WHAT YOU WILL DO:
1. Write out the part of the passage below on food and medicine that begins at the words "Processed food is" and ends after the words "and health followed.".
2. Continue the passage below on food and medicine from its last sentence.

EXCERPT TO READ:
========
I once joked—half-seriously—that if I could prescribe bananas and peanuts with a $5 co-pay, people would eat more bananas and peanuts. It’s not about access to information. My patients know what they should eat. It’s about what’s easy, what’s affordable, and what’s reinforced by the system. Right now, the average patient is nudged toward a pharmacy, not a farmers market.
The FDA regulates both food and drugs, yet their attention skews dramatically toward the latter. We subsidize corn, which turns into high-fructose syrup, which turns into chronic illness, which turns into billions in prescriptions. The loop is as vicious as it is profitable—for everyone but the patient.
Processed food is no longer a luxury. It’s the default. Once a marker of affluence, “factory food” has become the only viable option for working families. And the richer you are, the more likely you are to shop organic, eat clean, and avoid the very products that the rest of America survives on. The food hierarchy flipped, and health followed.
So here we are: swimming in pills, drowning in disease, and calling it healthcare.
We’re not just facing a fiscal cliff—we’re teetering on a health cliff. Obesity, diabetes, cardiovascular disease: these are not anomalies. They are the predictable consequence of what happens when food becomes stuff, and medicine becomes profit.
========
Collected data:
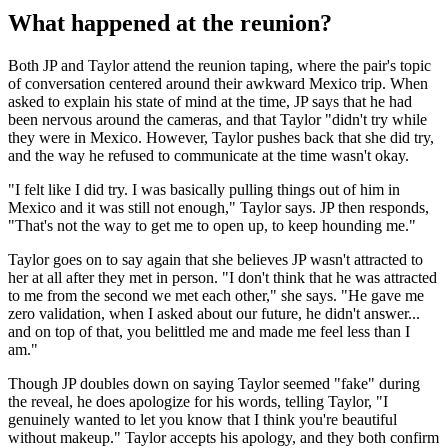
What happened at the reunion?
Both JP and Taylor attend the reunion taping, where the pair's topic
of conversation centered around their awkward Mexico trip. When
asked to explain his state of mind at the time, JP says that he had
been nervous around the cameras, and that Taylor "didn't try while
they were in Mexico. However, Taylor pushes back that she did try,
and the way he refused to communicate at the time wasn't okay.
"I felt like I did try. I was basically pulling things out of him in
Mexico and it was still not enough," Taylor says. JP then responds,
"That's not the way to get me to open up, to keep hounding me."
Taylor goes on to say again that she believes JP wasn't attracted to
her at all after they met in person. "I don't think that he was attracted
to me from the second we met each other," she says. "He gave me
zero validation, when I asked about our future, he didn't answer...
and on top of that, you belittled me and made me feel less than I
am."
Though JP doubles down on saying Taylor seemed "fake" during
the reveal, he does apologize for his words, telling Taylor, "I
genuinely wanted to let you know that I think you're beautiful
without makeup." Taylor accepts his apology, and they both confirm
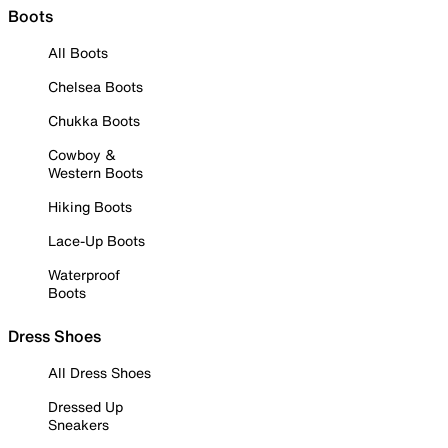
Boots
All Boots
Chelsea Boots
Chukka Boots
Cowboy &
Western Boots
Hiking Boots
Lace-Up Boots
Waterproof
Boots
Dress Shoes
All Dress Shoes
Dressed Up
Sneakers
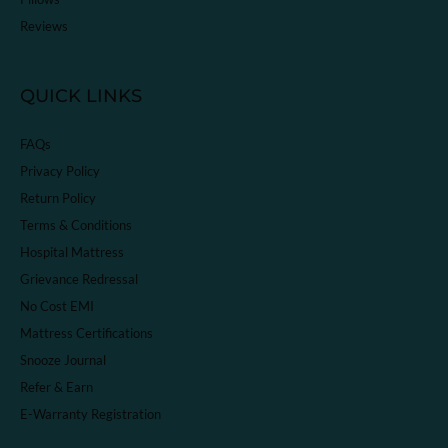
Reviews
QUICK LINKS
FAQs
Privacy Policy
Return Policy
Terms & Conditions
Hospital Mattress
Grievance Redressal
No Cost EMI
Mattress Certifications
Snooze Journal
Refer & Earn
E-Warranty Registration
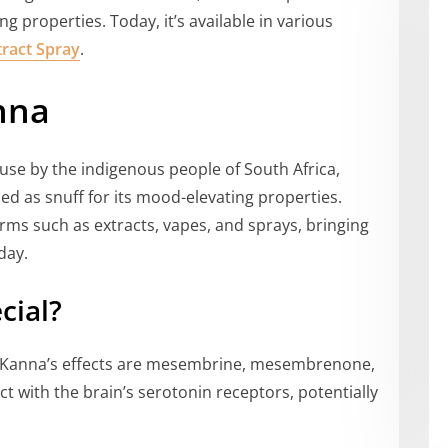
 properties. Today, it’s available in various
ract Spray
.
nna
 use by the indigenous people of South Africa,
ed as snuff for its mood-elevating properties.
orms such as extracts, vapes, and sprays, bringing
day.
cial?
 Kanna’s effects are mesembrine, mesembrenone,
 with the brain’s serotonin receptors, potentially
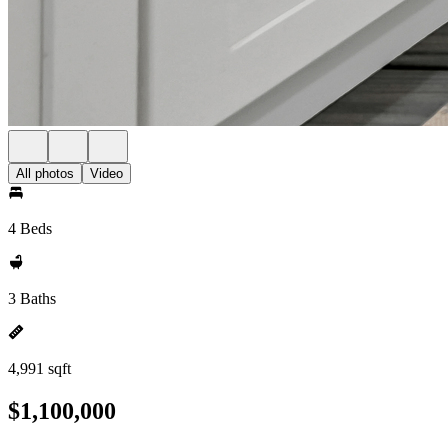
All photos
Video
4 Beds
3 Baths
4,991 sqft
$1,100,000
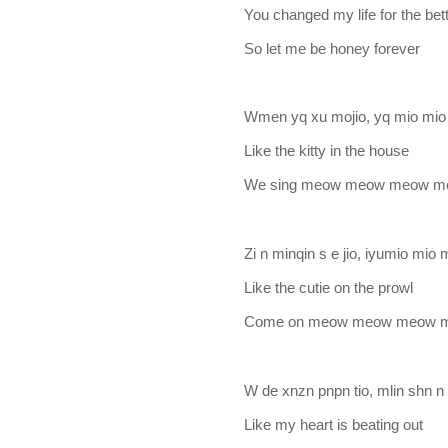
You changed my life for the bet
So let me be honey forever
Wmen yq xu mojio, yq mio mio
Like the kitty in the house
We sing meow meow meow 
Zi n minqin s e jio, iyumio mio
Like the cutie on the prowl
Come on meow meow meow 
W de xnzn pnpn tio, mlin shn n 
Like my heart is beating out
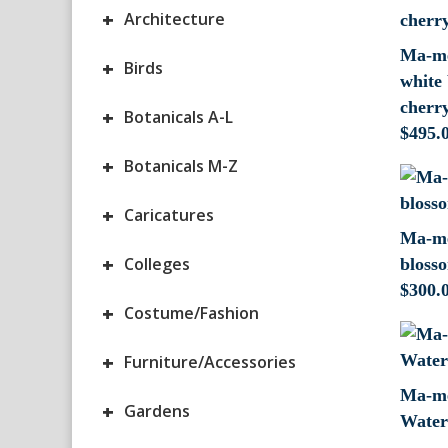
+
Architecture
Ma-me
+
Birds
white 
cherry
+
Botanicals A-L
$
495.
+
Botanicals M-Z
+
Caricatures
Ma-me
+
Colleges
blosso
$
300.
+
Costume/Fashion
+
Furniture/Accessories
Ma-me
+
Gardens
Waterc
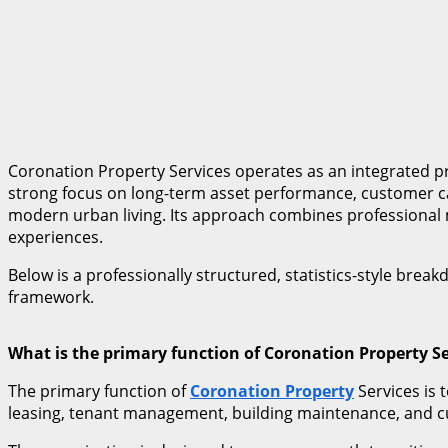
Coronation Property Services operates as an integrated p
strong focus on long-term asset performance, customer ca
modern urban living. Its approach combines professional ma
experiences.
Below is a professionally structured, statistics-style bre
framework.
What is the primary function of Coronation Property Se
The primary function of
Coronation Property
Services is 
leasing, tenant management, building maintenance, and c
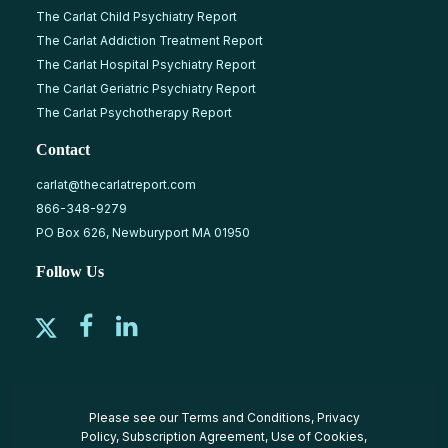
The Carlat Child Psychiatry Report
The Carlat Addiction Treatment Report
The Carlat Hospital Psychiatry Report
The Carlat Geriatric Psychiatry Report
The Carlat Psychotherapy Report
Contact
carlat@thecarlatreport.com
866-348-9279
PO Box 626, Newburyport MA 01950
Follow Us
Please see our
Terms and Conditions
,
Privacy
Policy
,
Subscription Agreement
,
Use of Cookies
,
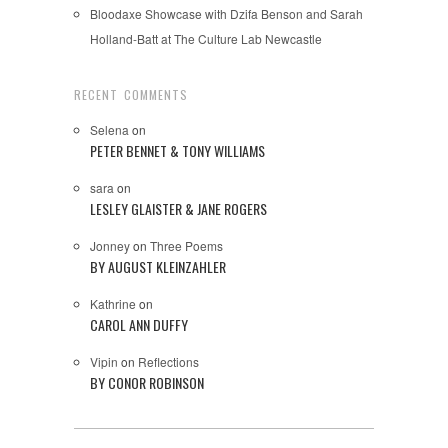
Bloodaxe Showcase with Dzifa Benson and Sarah
Holland-Batt at The Culture Lab Newcastle
RECENT COMMENTS
Selena
on
PETER BENNET & TONY WILLIAMS
sara
on
LESLEY GLAISTER & JANE ROGERS
Jonney
on
Three Poems
BY AUGUST KLEINZAHLER
Kathrine
on
CAROL ANN DUFFY
Vipin
on
Reflections
BY CONOR ROBINSON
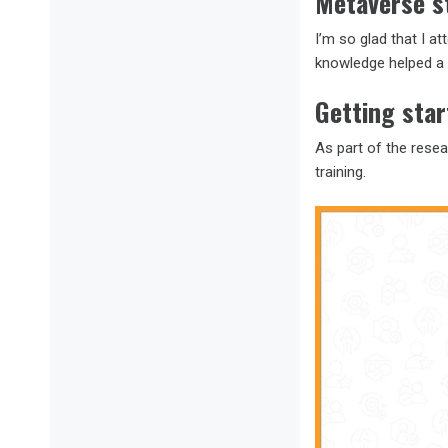
Metaverse s
I’m so glad that I a
knowledge helped a 
Getting sta
As part of the rese
training.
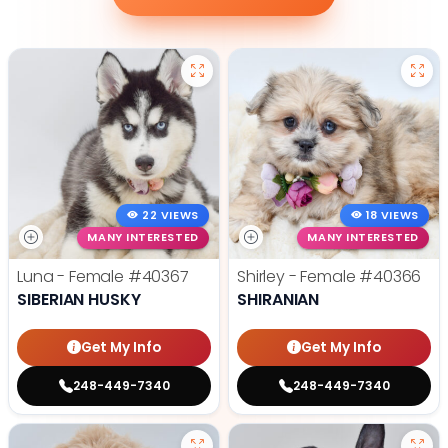
22 VIEWS
18 VIEWS
MANY INTERESTED
MANY INTERESTED
Luna - Female
#40367
Shirley - Female
#40366
SIBERIAN HUSKY
SHIRANIAN
Get My Info
Get My Info
248-449-7340
248-449-7340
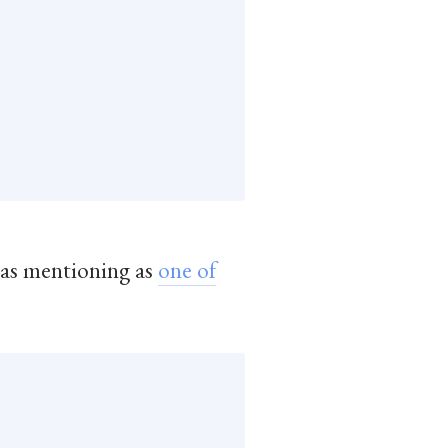
was mentioning as
one of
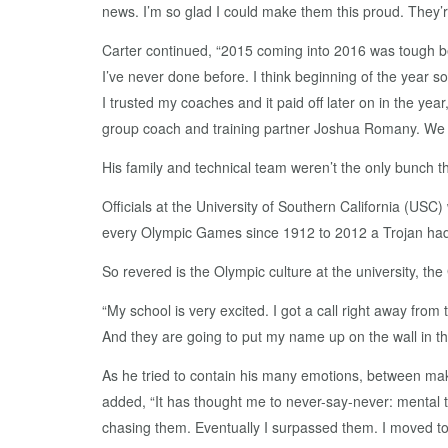
news. I’m so glad I could make them this proud. They’re
Carter continued, “2015 coming into 2016 was tough becau
I’ve never done before. I think beginning of the year so
I trusted my coaches and it paid off later on in the y
group coach and training partner Joshua Romany. We sp
His family and technical team weren’t the only bunch thr
Officials at the University of Southern California (USC
every Olympic Games since 1912 to 2012 a Trojan ha
So revered is the Olympic culture at the university, t
“My school is very excited. I got a call right away fro
And they are going to put my name up on the wall in the
As he tried to contain his many emotions, between mak
added, “It has thought me to never-say-never: mental t
chasing them. Eventually I surpassed them. I moved to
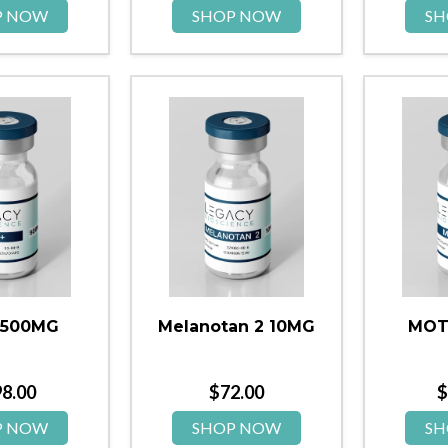
P NOW
SHOP NOW
SH
 500MG
Melanotan 2 10MG
MOT
98.00
$
72.00
$
P NOW
SHOP NOW
SH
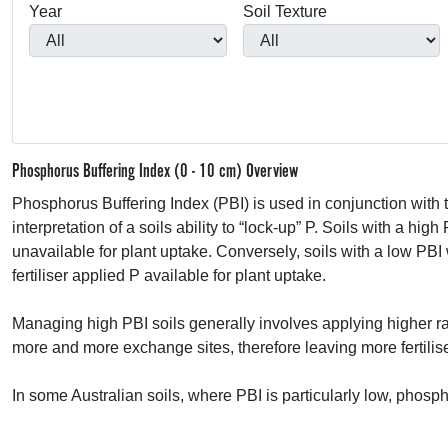
Year
Soil Texture
Phosphorus Buffering Index (0 - 10 cm) Overview
Phosphorus Buffering Index (
PBI
) is used in conjunction wi
interpretation of a soils ability to “lock-up” P. Soils with a high
unavailable for plant uptake. Conversely, soils with a low
PBI
fertiliser applied P available for plant uptake.
Managing high
PBI
soils generally involves applying higher rate
more and more exchange sites, therefore leaving more fertilise
In some Australian soils, where
PBI
is particularly low, phosp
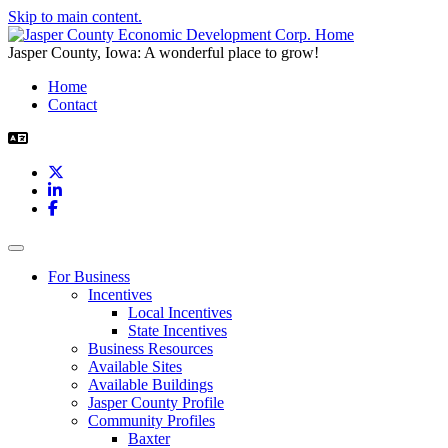
Skip to main content.
Jasper County, Iowa: A wonderful place to grow!
Home
Contact
X
LinkedIn
Facebook
Toggle navigation
For Business
Incentives
Local Incentives
State Incentives
Business Resources
Available Sites
Available Buildings
Jasper County Profile
Community Profiles
Baxter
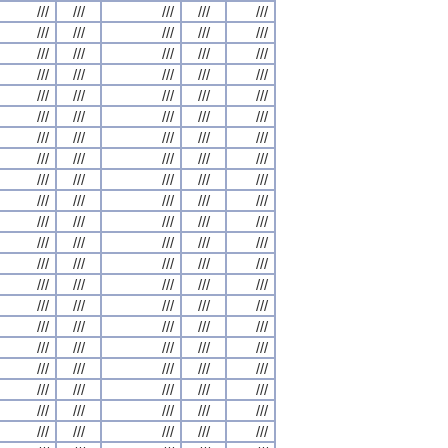
///
///
///
///
///
///
///
///
///
///
///
///
///
///
///
///
///
///
///
///
///
///
///
///
///
///
///
///
///
///
///
///
///
///
///
///
///
///
///
///
///
///
///
///
///
///
///
///
///
///
///
///
///
///
///
///
///
///
///
///
///
///
///
///
///
///
///
///
///
///
///
///
///
///
///
///
///
///
///
///
///
///
///
///
///
///
///
///
///
///
///
///
///
///
///
///
///
///
///
///
///
///
///
///
///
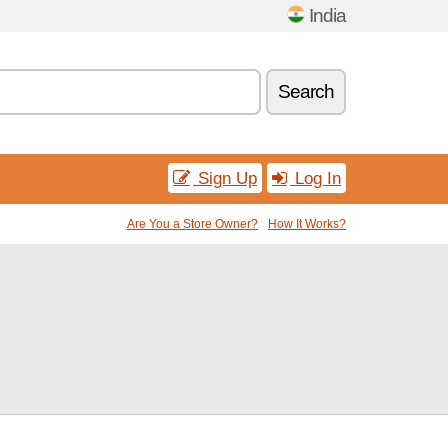
India
Search
Sign Up
Log In
Are You a Store Owner?
How It Works?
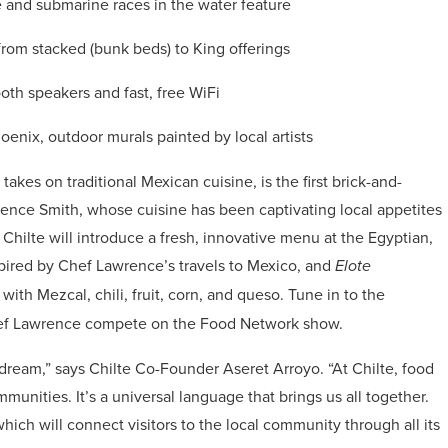
e and submarine races in the water feature
from stacked (bunk beds) to King offerings
th speakers and fast, free WiFi
Phoenix, outdoor murals painted by local artists
 takes on traditional Mexican cuisine, is the first brick-and-
ence Smith, whose cuisine has been captivating local appetites
hilte will introduce a fresh, innovative menu at the Egyptian,
nspired by Chef Lawrence’s travels to Mexico, and
Elote
ith Mezcal, chili, fruit, corn, and queso. Tune in to the
hef Lawrence compete on the Food Network show.
 dream,” says Chilte Co-Founder Aseret Arroyo. “At Chilte, food
unities. It’s a universal language that brings us all together.
hich will connect visitors to the local community through all its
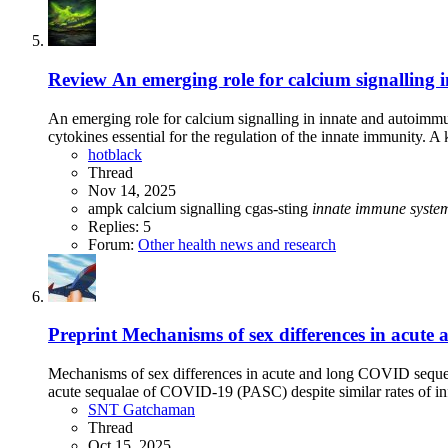
Review
An emerging role for calcium signalling
An emerging role for calcium signalling in innate and autoimm
cytokines essential for the regulation of the innate immunity. A k
hotblack
Thread
Nov 14, 2025
ampk
calcium signalling
cgas-sting
innate
immune
syste
Replies: 5
Forum:
Other health news and research
Preprint
Mechanisms of sex differences in acute 
Mechanisms of sex differences in acute and long COVID sequela
acute sequalae of COVID-19 (PASC) despite similar rates of in
SNT Gatchaman
Thread
Oct 15, 2025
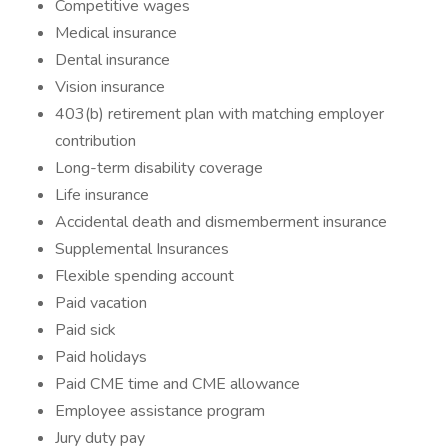
Competitive wages
Medical insurance
Dental insurance
Vision insurance
403(b) retirement plan with matching employer
contribution
Long-term disability coverage
Life insurance
Accidental death and dismemberment insurance
Supplemental Insurances
Flexible spending account
Paid vacation
Paid sick
Paid holidays
Paid CME time and CME allowance
Employee assistance program
Jury duty pay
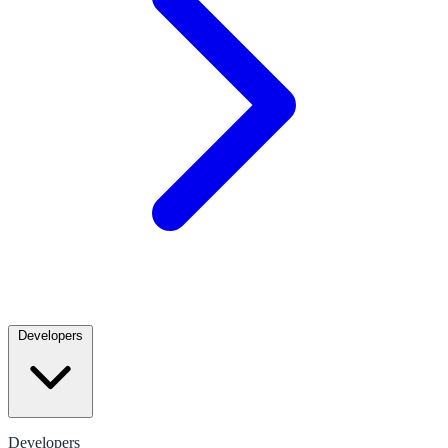
Developers
Developers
========
ANSWERS PROVIDED:
1.
Processed food is no longer a luxury. It’s the default. Once a marker of affluence, “factory food” has become the only viable option for working families. And the richer you are, the more likely you are to shop organic, eat clean, and avoid the very products that the rest of America survives on. The food hierarchy flipped, and health followed.

2.
Let me offer a counter-vision: a system where a prescription for beans carries the same weight as one for beta blockers. Where insurers reimburse for dietary interventions, cooking classes, and fresh produce delivery. Where “preventive medicine” isn’t code for annual labs and check-the-box screenings, but a sincere, sustained investment in the upstream determinants of health.
This is not fantasy. The data is finally here. A 2012 study in Archives of Internal Medicine showed that eating legumes reduced HbA1c in diabetics. Said differently: eating beans worked as well as—or better than—a drug. It’s time we align our incentives with our biology.
We can either continue patching up metabolic wreckage with expensive pharmaceutical duct tape, or we can start with the root cause: what we eat.
Call me crazy, but I believe that health starts at the table, not the pharmacy.
Let me write that prescription!
I have since gone on to co-found EatReal, a non-profit that is turning this into a reality.
We are doing farm to school and changing the menu of the largest food company in the United States (bigger than Subway, McDonalds and Starbucks combined) - our public schools.
Served: 129 million meals a year
Since 2019, EatReal has helped more than 600 schools put real food on their school menus. That means up to 129 MILLION nutritious, delicious breakfasts and lunches in the last year alone, made accessible to 360,000 kids! Our program is offered to public school districts free of charge. Want to help us reach more states and more kids?
If you’re inclined, any donation would be amazing.
Thanks for sharing, very true! Now big food has a real opponent in big pharma and the ultra processed foods can battle it out with Ozempic et al. So sad..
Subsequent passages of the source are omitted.